Supplied text START
Exercise 10.3 — Inverse Applications
Applications of inverse proportion.
Exercise 10.3 – Word Problems on Inverse Proportion
Exercise 10.3 of Class 8 Mathematics, Chapter 10 "Direct and Inverse Proportions" (CBSE, Telangana & Andhra Pradesh syllabus), takes the inverse proportion relation you learned in Exercise 10.2 and applies it to real-life word problems — shopping, food stock, work and time, pipes filling tanks, speed and time, school periods, and even algebraic and percentage-based variations.
Every problem in this exercise follows the same three-step approach: identify the two quantities, confirm they vary inversely (one increases while the other decreases), and apply the formula x₁y₁ = x₂y₂ to find the unknown value.
x₁y₁ = x₂y₂ (Product of the first pair = Product of the second pair)
Since Siri's money is fixed, if the price per kg goes up, the quantity she can buy must go down. Price (x) and quantity (y) are therefore in inverse proportion.
Supplied text END
Task objective => Resume the inverse proportion exercise from its last sentence and continue the text onward.
Entries supplied START
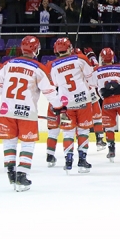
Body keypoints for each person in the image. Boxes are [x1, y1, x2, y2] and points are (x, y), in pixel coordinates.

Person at [0, 36, 56, 191]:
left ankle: (10, 172)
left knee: (9, 143)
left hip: (7, 112)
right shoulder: (38, 68)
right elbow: (50, 91)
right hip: (27, 113)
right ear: (36, 49)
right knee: (27, 143)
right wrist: (60, 106)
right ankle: (22, 174)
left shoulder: (7, 64)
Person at [46, 37, 96, 173]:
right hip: (83, 101)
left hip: (65, 104)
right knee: (84, 131)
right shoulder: (81, 58)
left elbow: (54, 84)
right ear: (70, 48)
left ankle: (68, 161)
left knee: (68, 132)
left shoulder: (53, 65)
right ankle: (82, 160)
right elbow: (91, 78)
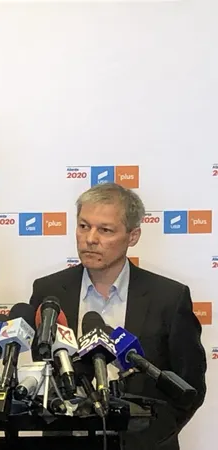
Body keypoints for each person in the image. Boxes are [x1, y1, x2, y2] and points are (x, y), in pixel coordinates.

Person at [28, 182, 206, 450]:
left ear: (133, 236)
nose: (90, 239)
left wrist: (149, 437)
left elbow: (188, 387)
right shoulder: (48, 291)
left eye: (105, 230)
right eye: (84, 226)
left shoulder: (169, 297)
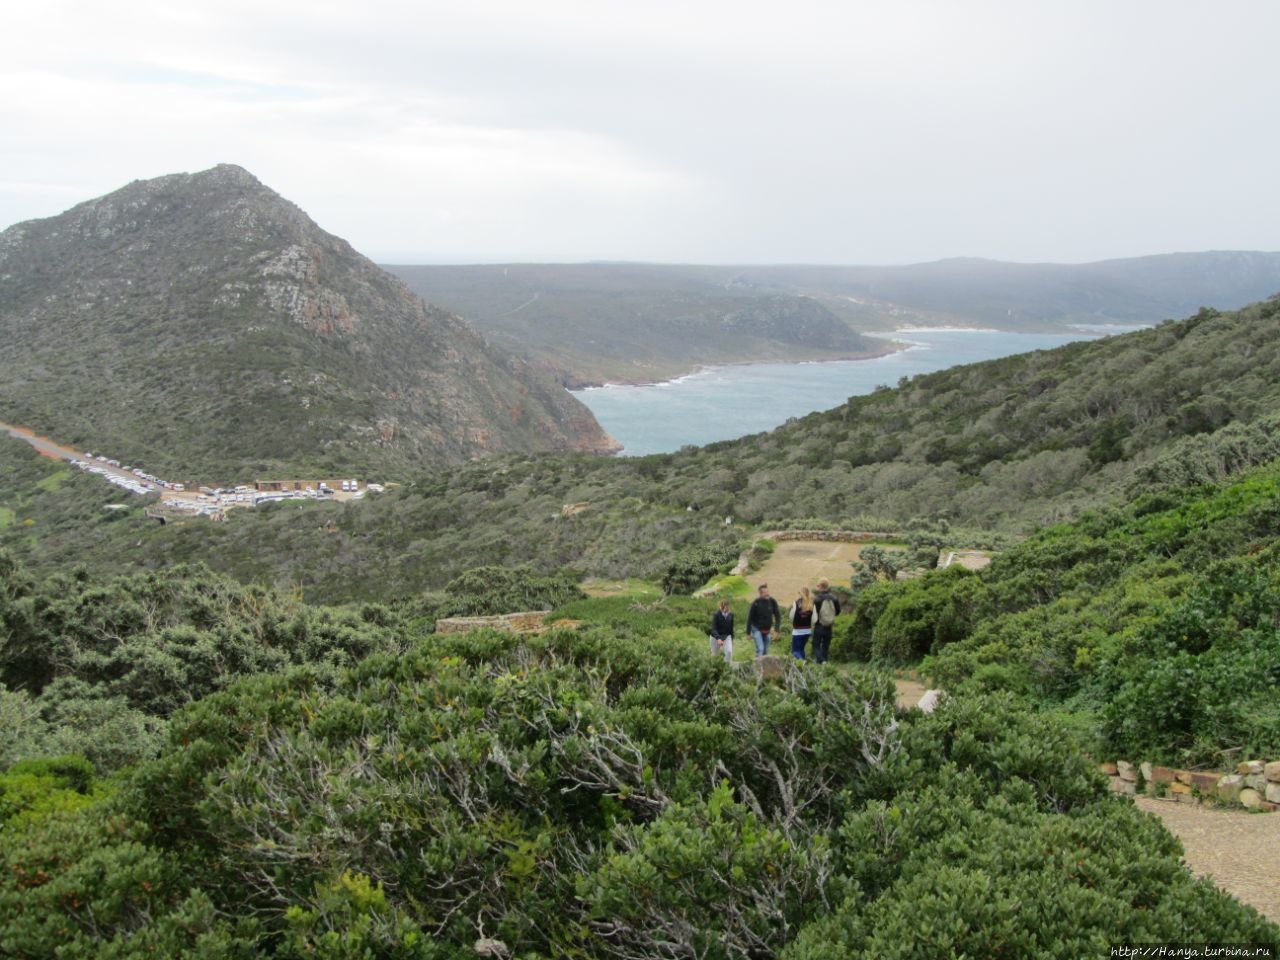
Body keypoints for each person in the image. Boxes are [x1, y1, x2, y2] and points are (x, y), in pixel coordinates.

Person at [811, 578, 841, 664]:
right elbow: (838, 612)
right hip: (829, 626)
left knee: (815, 645)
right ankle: (823, 664)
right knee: (825, 646)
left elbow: (813, 613)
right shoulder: (834, 598)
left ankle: (822, 661)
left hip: (819, 625)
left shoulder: (817, 599)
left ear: (820, 586)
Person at [746, 583, 781, 657]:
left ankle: (761, 666)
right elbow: (749, 618)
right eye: (765, 593)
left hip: (767, 630)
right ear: (760, 594)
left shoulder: (772, 601)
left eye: (768, 592)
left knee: (765, 651)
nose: (767, 594)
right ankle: (758, 668)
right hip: (756, 629)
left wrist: (776, 630)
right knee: (760, 649)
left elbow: (778, 616)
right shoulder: (756, 603)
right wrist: (748, 633)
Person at [788, 586, 815, 660]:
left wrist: (794, 622)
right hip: (807, 630)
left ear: (800, 593)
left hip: (797, 631)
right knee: (801, 649)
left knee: (795, 651)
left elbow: (791, 616)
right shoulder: (811, 603)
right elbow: (814, 619)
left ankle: (802, 663)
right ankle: (803, 667)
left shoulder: (796, 603)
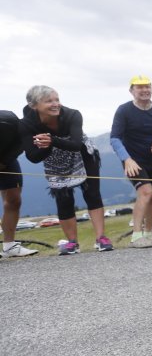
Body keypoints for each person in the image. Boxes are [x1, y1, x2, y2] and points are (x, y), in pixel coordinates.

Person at [20, 86, 112, 255]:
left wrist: (51, 140)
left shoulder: (72, 115)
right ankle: (72, 243)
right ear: (34, 105)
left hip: (82, 153)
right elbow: (33, 157)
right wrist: (47, 147)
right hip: (53, 158)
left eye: (57, 99)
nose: (56, 104)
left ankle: (101, 238)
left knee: (92, 194)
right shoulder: (26, 123)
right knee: (63, 199)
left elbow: (76, 145)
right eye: (49, 101)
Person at [111, 75, 152, 248]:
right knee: (145, 192)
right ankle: (136, 235)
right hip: (133, 161)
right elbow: (115, 139)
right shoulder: (124, 110)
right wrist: (127, 160)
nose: (145, 90)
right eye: (140, 87)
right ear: (132, 91)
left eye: (147, 86)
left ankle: (148, 234)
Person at [0, 110, 38, 258]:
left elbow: (20, 146)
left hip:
Entries supplied END
Task result =>
| Price of potatoes (x) | Quantity of potatoes (y) |
|---|---|
| ₹8 (x₁) | 5 kg (y₁) |
| ₹10 (x₂) | ? (y₂) |
Applying x₁y₁ = x₂y₂:
8 × 5 = 10 × y₂ ⟹ 40 = 10 × y₂ ⟹ y₂ = 40 ÷ 10 = 4
The total food stock is constant. If more people join the camp, the stock will run out sooner — so the number of people (x) and the number of days the stock lasts (y) are in inverse proportion.
| Number of people (x) | Number of days (y) |
|---|---|
| 500 (x₁) | 70 (y₁) |
| 500 + 200 = 700 (x₂) | ? (y₂) |
500 × 70 = 700 × y₂ ⟹ y₂ = (500 × 70) ÷ 700 = 50
Fewer workers naturally take more time to complete the same amount of work. So the number of men (x) and the number of days (y) are inversely proportional.
| Number of persons (x) | Number of days (y) |
|---|---|
| 36 (x₁) | 12 (y₁) |
| 9 (x₂) | ? (y₂) |
36 × 12 = 9 × y₂ ⟹ y₂ = (36 × 12) ÷ 9 = 48
Adding more pipes of the same size fills the tank faster, so the number of pipes (x) and the time taken (y) are in inverse proportion.
| Number of pipes (x) | Time to fill the tank (y) |
|---|---|
| 5 (x₁) | 80 min (y₁) |
| 8 (x₂) | ? (y₂) |
5 × 80 = 8 × y₂ ⟹ y₂ = (5 × 80) ÷ 8 = 50
A nautical mile is a unit used for sea distances, equal to 1852 metres. For a fixed distance, increasing speed reduces the travel time — so speed (x) and time (y) are inversely proportional.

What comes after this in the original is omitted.